Recorded data
== Segment start ==
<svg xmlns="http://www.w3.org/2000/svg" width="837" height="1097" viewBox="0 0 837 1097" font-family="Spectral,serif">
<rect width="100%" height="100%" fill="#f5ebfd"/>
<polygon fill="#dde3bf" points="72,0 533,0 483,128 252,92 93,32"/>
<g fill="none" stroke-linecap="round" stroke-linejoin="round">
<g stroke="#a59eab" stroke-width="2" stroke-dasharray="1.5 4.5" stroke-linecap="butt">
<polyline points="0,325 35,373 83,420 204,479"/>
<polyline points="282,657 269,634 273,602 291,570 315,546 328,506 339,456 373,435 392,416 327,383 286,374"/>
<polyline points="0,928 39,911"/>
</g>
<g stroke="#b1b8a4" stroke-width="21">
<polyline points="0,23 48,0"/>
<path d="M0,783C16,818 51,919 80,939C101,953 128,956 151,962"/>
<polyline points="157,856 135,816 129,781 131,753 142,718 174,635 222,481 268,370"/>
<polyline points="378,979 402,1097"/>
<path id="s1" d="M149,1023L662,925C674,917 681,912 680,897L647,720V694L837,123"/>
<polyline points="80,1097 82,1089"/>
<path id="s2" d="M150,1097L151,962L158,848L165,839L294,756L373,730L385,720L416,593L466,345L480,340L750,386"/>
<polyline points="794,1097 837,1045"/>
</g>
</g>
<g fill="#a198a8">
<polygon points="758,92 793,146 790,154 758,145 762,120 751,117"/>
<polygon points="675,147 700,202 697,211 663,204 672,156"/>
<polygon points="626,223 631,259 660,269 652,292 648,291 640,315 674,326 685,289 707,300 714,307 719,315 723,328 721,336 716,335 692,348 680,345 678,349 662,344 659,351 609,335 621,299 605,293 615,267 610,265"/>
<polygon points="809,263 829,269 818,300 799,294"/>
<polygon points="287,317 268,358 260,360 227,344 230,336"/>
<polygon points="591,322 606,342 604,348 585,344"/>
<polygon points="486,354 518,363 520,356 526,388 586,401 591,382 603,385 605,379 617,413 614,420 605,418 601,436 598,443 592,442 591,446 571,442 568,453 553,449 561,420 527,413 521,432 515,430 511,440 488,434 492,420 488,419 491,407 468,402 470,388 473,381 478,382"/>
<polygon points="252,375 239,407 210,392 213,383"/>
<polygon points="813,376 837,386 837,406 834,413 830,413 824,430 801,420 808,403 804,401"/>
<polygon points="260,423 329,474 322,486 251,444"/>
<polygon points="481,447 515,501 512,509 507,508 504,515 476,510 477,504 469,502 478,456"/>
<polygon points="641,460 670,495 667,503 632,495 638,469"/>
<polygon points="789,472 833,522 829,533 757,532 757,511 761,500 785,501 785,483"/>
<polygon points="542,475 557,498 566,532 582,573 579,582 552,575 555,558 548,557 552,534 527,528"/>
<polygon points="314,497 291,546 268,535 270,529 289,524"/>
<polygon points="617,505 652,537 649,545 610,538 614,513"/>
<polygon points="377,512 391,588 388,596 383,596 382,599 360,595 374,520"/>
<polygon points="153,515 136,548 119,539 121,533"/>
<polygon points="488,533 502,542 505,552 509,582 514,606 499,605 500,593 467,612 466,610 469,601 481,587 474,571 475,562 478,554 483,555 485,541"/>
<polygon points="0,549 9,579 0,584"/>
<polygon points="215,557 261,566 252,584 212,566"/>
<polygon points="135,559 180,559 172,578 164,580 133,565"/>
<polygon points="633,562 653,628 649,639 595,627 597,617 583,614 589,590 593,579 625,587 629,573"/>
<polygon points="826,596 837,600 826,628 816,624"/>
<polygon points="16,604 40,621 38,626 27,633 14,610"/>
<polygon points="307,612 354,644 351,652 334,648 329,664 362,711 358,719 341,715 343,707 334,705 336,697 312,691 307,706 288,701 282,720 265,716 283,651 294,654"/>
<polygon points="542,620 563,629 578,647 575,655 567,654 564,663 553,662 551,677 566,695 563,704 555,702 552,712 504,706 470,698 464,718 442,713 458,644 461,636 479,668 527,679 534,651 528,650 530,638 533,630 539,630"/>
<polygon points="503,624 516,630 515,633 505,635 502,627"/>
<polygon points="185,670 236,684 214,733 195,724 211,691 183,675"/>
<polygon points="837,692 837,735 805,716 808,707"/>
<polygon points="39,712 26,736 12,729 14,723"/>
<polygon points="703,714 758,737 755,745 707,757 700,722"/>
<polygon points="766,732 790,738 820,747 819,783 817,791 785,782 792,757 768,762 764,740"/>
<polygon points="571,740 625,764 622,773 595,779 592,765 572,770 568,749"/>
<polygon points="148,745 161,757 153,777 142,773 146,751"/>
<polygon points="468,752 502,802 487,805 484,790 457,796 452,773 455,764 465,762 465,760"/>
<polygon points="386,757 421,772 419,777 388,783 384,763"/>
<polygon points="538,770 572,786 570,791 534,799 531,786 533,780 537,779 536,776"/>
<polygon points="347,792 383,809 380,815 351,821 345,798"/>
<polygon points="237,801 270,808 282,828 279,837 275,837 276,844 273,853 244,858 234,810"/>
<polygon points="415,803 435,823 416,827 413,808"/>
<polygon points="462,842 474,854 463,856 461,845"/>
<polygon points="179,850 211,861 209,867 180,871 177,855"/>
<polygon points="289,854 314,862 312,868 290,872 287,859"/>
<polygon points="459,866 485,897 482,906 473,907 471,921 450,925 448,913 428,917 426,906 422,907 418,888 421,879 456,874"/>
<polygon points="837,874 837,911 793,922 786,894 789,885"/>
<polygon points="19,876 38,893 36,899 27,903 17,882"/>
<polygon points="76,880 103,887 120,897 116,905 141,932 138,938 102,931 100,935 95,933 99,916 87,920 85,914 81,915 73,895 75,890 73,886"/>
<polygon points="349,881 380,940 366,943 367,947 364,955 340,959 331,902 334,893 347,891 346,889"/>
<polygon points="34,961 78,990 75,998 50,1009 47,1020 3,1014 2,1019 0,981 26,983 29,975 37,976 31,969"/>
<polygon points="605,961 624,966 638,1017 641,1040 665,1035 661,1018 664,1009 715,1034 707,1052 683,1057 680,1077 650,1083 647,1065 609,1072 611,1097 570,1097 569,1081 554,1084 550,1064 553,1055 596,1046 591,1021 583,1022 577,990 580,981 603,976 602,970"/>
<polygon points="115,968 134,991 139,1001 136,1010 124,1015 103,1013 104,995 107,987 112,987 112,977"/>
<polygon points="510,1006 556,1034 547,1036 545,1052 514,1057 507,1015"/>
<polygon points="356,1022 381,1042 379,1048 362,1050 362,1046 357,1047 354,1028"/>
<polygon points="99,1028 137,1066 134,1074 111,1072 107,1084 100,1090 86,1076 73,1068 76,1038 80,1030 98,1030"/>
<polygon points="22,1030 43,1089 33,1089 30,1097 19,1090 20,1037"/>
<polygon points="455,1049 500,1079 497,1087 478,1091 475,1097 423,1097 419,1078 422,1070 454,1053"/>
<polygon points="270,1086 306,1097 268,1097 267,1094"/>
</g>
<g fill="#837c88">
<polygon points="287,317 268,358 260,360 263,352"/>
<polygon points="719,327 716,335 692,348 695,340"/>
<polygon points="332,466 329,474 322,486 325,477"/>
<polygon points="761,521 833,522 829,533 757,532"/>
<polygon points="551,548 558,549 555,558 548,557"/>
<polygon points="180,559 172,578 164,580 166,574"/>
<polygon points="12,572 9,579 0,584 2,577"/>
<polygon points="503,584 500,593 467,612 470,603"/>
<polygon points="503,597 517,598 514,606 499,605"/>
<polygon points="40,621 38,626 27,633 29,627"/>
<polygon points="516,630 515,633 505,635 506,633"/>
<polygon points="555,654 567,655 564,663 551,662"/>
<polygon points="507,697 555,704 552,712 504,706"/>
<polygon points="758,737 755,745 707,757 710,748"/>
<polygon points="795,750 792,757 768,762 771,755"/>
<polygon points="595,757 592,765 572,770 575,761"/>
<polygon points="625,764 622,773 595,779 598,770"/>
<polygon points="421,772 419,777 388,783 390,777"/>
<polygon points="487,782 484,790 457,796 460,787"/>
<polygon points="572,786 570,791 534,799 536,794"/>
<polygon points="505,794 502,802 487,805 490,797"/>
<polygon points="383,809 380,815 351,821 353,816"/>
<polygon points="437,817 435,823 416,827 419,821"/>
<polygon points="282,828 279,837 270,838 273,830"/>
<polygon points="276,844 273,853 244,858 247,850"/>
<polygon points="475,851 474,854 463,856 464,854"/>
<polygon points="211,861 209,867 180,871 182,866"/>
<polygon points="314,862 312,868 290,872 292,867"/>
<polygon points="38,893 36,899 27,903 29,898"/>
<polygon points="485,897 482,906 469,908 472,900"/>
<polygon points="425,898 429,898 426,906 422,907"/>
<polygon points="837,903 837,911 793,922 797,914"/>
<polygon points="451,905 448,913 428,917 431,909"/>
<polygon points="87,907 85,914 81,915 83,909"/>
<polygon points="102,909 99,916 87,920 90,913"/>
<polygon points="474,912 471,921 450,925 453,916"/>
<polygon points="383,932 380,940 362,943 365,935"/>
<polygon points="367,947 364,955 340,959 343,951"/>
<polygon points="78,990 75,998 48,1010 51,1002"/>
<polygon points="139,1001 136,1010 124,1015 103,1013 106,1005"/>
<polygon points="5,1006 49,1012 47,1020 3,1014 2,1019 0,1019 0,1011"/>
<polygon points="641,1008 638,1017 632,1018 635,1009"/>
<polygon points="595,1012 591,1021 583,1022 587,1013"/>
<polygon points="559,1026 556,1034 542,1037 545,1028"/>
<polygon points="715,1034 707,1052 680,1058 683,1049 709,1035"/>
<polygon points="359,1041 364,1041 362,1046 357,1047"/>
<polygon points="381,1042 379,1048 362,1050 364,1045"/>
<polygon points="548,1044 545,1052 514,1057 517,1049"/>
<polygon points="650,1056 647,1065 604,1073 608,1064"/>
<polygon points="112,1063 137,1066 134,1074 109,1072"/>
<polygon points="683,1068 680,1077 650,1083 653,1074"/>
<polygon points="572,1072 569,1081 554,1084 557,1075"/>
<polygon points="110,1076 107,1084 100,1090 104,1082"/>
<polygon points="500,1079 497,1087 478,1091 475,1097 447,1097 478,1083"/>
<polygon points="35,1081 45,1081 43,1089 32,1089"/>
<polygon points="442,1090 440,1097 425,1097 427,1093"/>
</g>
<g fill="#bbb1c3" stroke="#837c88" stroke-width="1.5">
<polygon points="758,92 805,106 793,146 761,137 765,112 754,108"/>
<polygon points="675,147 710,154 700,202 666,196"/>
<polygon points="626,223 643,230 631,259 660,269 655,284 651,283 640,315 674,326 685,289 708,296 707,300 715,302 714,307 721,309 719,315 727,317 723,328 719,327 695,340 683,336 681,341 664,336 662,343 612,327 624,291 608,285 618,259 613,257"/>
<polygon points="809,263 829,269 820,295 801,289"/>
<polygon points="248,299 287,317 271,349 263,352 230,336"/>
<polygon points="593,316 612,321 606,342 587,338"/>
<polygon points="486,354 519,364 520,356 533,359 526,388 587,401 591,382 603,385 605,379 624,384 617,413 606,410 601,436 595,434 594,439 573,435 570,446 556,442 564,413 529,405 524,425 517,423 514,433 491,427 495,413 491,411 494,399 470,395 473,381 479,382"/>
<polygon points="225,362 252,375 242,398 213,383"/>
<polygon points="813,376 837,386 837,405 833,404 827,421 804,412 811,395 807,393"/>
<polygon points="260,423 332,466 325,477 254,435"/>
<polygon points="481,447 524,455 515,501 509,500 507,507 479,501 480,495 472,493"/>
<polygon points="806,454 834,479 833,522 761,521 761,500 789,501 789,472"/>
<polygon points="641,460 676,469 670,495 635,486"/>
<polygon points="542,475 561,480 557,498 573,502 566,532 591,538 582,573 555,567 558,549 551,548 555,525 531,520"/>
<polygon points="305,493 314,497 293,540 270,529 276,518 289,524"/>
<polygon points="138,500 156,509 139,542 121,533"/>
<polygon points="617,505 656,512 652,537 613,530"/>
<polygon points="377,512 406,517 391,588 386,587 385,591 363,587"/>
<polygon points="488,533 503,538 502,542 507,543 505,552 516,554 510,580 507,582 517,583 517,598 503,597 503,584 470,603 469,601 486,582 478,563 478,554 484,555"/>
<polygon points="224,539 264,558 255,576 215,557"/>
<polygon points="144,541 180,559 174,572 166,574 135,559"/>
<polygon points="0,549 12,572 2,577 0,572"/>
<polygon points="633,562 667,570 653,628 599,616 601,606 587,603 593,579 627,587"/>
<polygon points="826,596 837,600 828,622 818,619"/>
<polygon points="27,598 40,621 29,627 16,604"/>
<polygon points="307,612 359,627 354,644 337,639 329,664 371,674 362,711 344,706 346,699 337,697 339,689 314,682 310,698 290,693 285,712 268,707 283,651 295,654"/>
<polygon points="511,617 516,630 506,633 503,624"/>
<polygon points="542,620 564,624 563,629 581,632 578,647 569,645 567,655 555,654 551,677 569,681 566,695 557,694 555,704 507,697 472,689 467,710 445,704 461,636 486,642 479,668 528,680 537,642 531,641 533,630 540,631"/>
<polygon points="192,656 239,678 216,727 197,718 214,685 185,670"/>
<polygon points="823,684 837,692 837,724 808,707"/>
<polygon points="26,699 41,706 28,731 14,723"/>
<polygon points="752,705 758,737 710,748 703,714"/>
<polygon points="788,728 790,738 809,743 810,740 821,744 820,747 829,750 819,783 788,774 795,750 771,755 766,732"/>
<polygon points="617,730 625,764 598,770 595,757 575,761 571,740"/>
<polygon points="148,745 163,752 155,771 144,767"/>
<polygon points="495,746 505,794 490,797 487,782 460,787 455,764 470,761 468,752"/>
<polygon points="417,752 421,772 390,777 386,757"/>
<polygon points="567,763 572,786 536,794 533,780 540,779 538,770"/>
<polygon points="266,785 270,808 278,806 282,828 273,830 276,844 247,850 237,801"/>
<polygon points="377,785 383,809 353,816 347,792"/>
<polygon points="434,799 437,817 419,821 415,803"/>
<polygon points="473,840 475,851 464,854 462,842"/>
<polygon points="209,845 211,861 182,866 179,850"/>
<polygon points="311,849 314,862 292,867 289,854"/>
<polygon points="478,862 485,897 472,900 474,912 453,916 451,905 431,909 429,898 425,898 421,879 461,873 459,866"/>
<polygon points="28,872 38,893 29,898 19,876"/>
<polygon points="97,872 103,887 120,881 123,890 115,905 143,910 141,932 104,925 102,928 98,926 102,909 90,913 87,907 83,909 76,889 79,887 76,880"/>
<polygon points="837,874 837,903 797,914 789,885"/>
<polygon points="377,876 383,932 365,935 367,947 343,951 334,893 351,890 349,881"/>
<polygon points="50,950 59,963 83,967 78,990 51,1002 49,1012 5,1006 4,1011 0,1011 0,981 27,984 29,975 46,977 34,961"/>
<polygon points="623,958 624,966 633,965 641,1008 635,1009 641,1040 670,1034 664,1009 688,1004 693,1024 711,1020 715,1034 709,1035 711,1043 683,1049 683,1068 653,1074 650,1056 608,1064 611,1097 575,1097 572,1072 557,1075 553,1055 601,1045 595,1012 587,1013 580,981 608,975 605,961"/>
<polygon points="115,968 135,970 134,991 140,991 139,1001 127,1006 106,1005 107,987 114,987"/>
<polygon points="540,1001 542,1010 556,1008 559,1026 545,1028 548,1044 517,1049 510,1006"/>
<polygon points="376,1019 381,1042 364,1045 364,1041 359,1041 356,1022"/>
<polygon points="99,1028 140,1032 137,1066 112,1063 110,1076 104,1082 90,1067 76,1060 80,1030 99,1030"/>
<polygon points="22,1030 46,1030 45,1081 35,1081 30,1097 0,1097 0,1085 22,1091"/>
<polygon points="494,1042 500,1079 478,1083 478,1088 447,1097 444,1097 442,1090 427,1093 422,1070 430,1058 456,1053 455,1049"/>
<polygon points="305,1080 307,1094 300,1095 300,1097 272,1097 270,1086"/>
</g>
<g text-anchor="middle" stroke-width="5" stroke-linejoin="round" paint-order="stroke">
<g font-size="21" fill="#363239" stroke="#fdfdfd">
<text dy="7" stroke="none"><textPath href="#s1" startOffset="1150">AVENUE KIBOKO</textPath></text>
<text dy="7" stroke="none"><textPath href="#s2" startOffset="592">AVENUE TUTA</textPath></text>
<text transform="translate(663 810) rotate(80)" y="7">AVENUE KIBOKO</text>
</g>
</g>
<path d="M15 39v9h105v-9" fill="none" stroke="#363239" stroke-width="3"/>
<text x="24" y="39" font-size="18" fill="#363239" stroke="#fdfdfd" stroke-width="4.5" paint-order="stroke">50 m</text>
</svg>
== Segment end ==
* Activity *
Return every line of the data above in which "linecap" appears.

* Response area *
<g fill="none" stroke-linecap="round" stroke-linejoin="round">
<g stroke="#a59eab" stroke-width="2" stroke-dasharray="1.5 4.5" stroke-linecap="butt">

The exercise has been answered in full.